Here, is what I am getting. I tried this with IMDB data too, same results

orendar · September 12, 2020, 6:53pm

Hey,

I believe that when working with a dataframe, fastai creates and uses a “Text” column internally. Could you try renaming the column on your dataframe to something else and pass it on with the new name and see if that fixes the problem?

markphillips · September 13, 2020, 12:06am

The behavior is the same in the 38_turorial.text.ipynb notebook. There is an issue with dls.show_batch() and learn.show_results(). The first row in the batch is decoded correctly and the following rows are all xxpad values.

mrfabulous1 · September 13, 2020, 4:53am

HI NavneetSajwan hope your having a wonderful day!

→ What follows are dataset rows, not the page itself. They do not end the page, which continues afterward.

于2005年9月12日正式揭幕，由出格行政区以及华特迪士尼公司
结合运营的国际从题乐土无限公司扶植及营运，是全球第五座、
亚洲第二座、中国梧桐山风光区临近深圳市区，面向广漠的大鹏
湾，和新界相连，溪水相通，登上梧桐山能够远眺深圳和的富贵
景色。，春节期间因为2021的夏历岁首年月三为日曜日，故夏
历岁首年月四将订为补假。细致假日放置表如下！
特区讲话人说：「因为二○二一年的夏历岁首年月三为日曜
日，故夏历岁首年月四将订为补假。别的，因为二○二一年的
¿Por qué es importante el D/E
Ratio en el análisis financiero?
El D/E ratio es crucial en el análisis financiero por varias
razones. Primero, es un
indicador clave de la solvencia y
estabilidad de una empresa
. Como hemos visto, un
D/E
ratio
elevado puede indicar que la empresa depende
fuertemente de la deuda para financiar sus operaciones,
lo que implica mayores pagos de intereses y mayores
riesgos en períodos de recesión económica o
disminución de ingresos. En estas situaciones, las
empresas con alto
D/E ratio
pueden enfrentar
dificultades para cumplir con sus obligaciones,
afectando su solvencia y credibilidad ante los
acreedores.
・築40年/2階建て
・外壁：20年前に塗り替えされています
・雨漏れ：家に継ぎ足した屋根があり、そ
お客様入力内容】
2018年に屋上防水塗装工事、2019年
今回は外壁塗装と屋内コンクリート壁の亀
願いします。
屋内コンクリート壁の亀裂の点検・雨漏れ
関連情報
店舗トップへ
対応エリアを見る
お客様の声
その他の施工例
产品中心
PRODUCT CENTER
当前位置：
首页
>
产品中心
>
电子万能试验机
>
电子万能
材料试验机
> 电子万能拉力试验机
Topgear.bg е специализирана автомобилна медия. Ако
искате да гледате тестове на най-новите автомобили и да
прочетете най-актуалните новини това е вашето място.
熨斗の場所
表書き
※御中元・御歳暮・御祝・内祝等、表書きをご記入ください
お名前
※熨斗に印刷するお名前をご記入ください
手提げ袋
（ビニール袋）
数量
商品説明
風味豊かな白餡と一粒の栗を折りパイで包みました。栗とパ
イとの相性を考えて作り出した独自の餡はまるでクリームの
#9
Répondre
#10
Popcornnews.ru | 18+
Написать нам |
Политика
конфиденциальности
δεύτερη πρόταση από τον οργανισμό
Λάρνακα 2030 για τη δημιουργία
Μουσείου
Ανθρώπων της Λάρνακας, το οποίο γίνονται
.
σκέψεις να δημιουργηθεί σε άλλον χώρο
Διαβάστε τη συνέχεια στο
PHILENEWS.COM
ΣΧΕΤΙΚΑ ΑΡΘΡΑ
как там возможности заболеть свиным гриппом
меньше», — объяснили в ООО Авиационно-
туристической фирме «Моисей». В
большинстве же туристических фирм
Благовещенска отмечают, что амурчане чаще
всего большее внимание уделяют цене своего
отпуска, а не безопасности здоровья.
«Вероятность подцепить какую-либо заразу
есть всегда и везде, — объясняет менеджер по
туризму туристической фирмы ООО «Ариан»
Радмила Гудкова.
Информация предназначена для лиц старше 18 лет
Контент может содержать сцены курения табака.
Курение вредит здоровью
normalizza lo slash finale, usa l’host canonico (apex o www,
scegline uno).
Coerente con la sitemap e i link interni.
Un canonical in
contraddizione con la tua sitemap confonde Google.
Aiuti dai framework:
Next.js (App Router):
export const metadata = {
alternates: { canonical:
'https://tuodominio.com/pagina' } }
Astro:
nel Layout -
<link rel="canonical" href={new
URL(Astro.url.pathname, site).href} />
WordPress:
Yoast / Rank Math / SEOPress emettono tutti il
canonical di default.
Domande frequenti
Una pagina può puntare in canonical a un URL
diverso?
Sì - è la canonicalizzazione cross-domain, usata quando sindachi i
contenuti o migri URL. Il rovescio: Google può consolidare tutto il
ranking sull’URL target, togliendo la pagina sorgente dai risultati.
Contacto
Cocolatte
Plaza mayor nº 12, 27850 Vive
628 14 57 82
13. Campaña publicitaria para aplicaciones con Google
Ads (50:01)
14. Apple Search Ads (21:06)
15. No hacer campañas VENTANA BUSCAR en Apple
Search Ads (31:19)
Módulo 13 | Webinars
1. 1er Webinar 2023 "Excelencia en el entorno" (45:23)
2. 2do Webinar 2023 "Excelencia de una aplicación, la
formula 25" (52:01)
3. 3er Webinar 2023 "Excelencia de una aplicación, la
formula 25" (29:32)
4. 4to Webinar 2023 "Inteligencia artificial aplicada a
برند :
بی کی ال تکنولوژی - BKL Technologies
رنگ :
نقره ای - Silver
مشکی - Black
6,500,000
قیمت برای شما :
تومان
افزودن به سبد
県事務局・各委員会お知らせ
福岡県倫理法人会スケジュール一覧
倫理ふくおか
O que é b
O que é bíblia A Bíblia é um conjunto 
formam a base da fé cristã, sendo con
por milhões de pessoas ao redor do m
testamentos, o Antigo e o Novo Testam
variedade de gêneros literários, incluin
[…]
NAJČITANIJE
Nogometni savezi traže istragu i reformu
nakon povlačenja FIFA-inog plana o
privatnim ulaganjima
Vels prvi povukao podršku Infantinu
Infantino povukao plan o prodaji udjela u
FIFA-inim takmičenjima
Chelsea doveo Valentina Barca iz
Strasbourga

Some of the posts in this thread may help with your question.

Cheers mrfabulous1

NavneetSajwan · September 13, 2020, 6:35am

Tried it. Doesn’t seem to work.

NavneetSajwan · September 13, 2020, 7:01am

Thanks for your responses @orendar @mrfabulous1 @markphillips. I am new to NLP and I think I might have to dig deeper into Fastai text data loaders to find the solution.

KevinB · September 13, 2020, 7:03am

It seems like a bug. I looked for a bit but didn’t track it down to the source. I will continue looking tomorrow.

jaryaman · September 13, 2020, 8:24am

@NavneetSajwan @KevinB, if I understand Jeremy’s response to my post, I don’t think it’s a bug, I think it is expected (albeit confusing) behaviour.

There is one review in the IMDB dataset which is much longer than the rest of the reviews.

Fastai chops up variable-length token sequences (i.e. movie reviews) into fixed size mini-batches, with bs other reviews, where other reviews are different rows of the tensor. The resulting mini-batches must be sufficiently small to fit into GPU memory, but also need to retain continuity in the sequence of tokens between consecutive mini-batches, so that the text flows between mini-batches. In order for all the mini-batches to have the same dimensions, fastai uses the special xpad token (i.e. padding, like in computer vision where black pixels can be used to make all the images square).

If there is one review which is much longer than the rest, the rest of the reviews in the same mini-batch will be mostly padding. Therefore what you are seeing is expected behaviour. My guess is that show_batch() returns movie reviews in order of decreasing length, which is why you’re seeing this at all.

I think there are a few ways you can verify the story above. One way might be to iterate through mini-batches until you get to e.g. the 10,000th mini-batch, and then take a look at that batch to see that you’re seeing words again, not just padding. Alternatively, you could exclude the very long movie review before building your dls.

zerotosingularity · September 24, 2020, 7:32pm

I’ve been struggling with this as well, but there seems to be an easy way to see the full sample. You can increase the trunc_at=150:

For your dataloaders:

dls.show_batch(max_n=10, trunc_at=500)

For your plot_top_losses to see where your models makes the biggest mistakes:

interp = ClassificationInterpretation.from_learner(learn)

interp.plot_top_losses(10, trunc_at=500)

You might need to increase above 500 as well of course, just have a look at the printed result to see if you can read enough data.